As the team began taking machine gun fire from another fortified enemy position only 12 meters away, Sergeant Chapman deliberately moved into the open to engage the new enemy position. As he heroically fought the enemy, he was struck by a burst of gunfire. Miraculously Sergeant Chapman regained his faculties and continued to fight relentlessly despite his severe wounds. He exposed himself to fire from a second position and protected the bulk of the remaining Seal and Delta force.
In doing so, he battled multiple enemy fighters for 40 minutes. By the time the quick reaction force arrived, Sergeant Chapman had paid the ultimate sacrifice. In the performance of these remarkably heroic actions, Sergeant Chapman is credited with saving the lives of 23 of his teammates.
Sergeant Chapman was originally awarded the Air Force Cross for his actions, but following a review of Air Force Cross and Silver Star recipients directed by then-Secretary of Defense Ash Carter, the Secretary of the Air Force recommended Sergeant Chapman’s Air Force Cross be upgraded to the Medal of Honor. This posthumous award was presented to Valerie Chapman Nessel on August 22, 2018.

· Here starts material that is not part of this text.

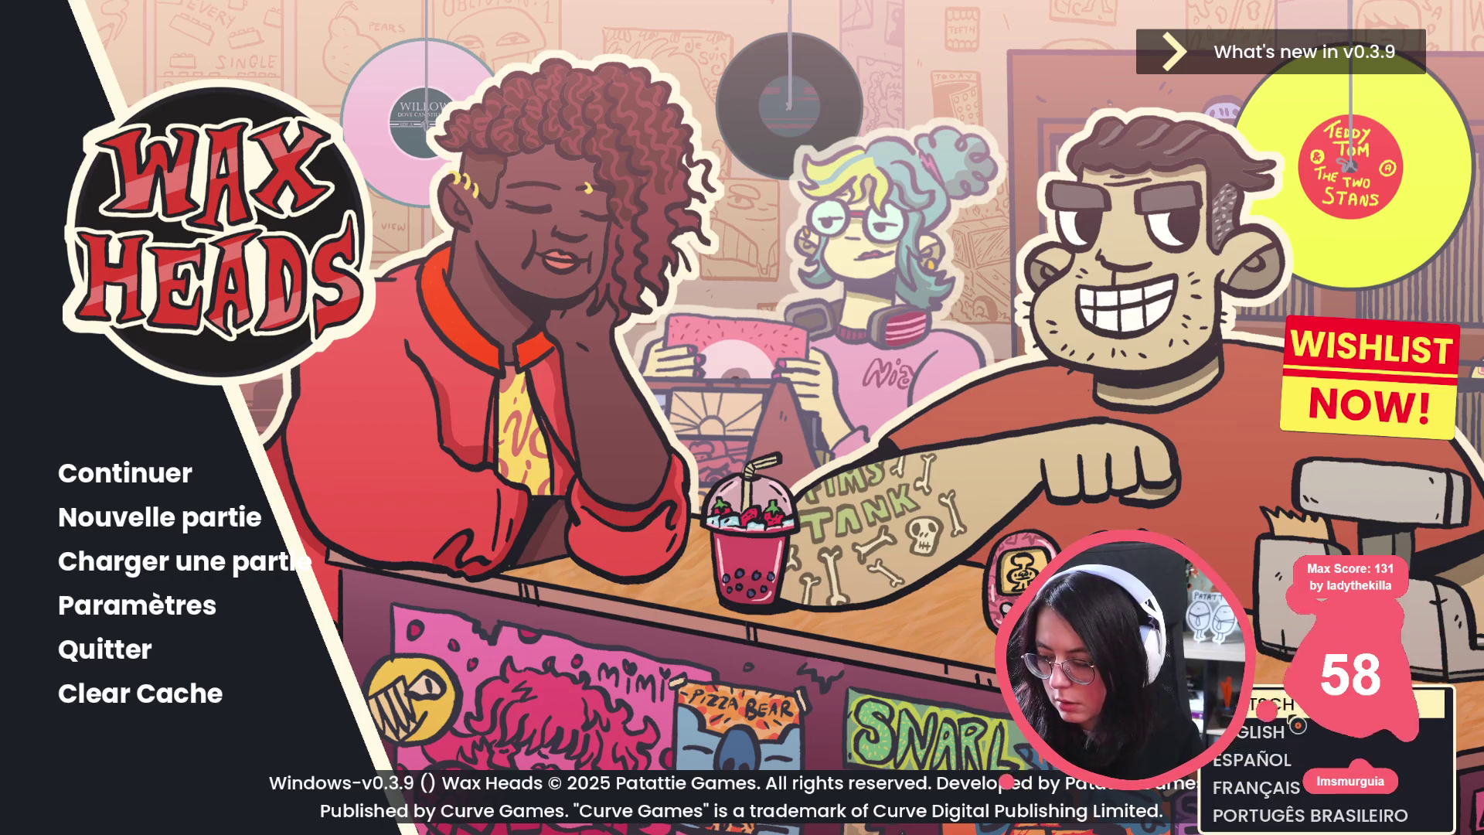
click(1290, 816)
click(1306, 730)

In the book, there is a photo of a SEAL Team Six Memorial where Chapman is the first non-SEAL whose name appears on the shrine.
Allow me to quote the authors: “…today’s Combat Controllers remain the deadliest individuals to walk in the history of warfare, with power and expertise to orchestrate the destruction of key strategic targets or hundreds of enemy at a time on any battleground onto which they step…”
I urge our readers to go online and search for the John A. Chapman Medal of Honor. There you will find the most incredible video of the actual scenes we just recounted. You will be amazed. The voice describing the action is Dan Schilling, a 30-year veteran and a hero in the “Black Hawk Down” operation in October 1993, where he saved two lives.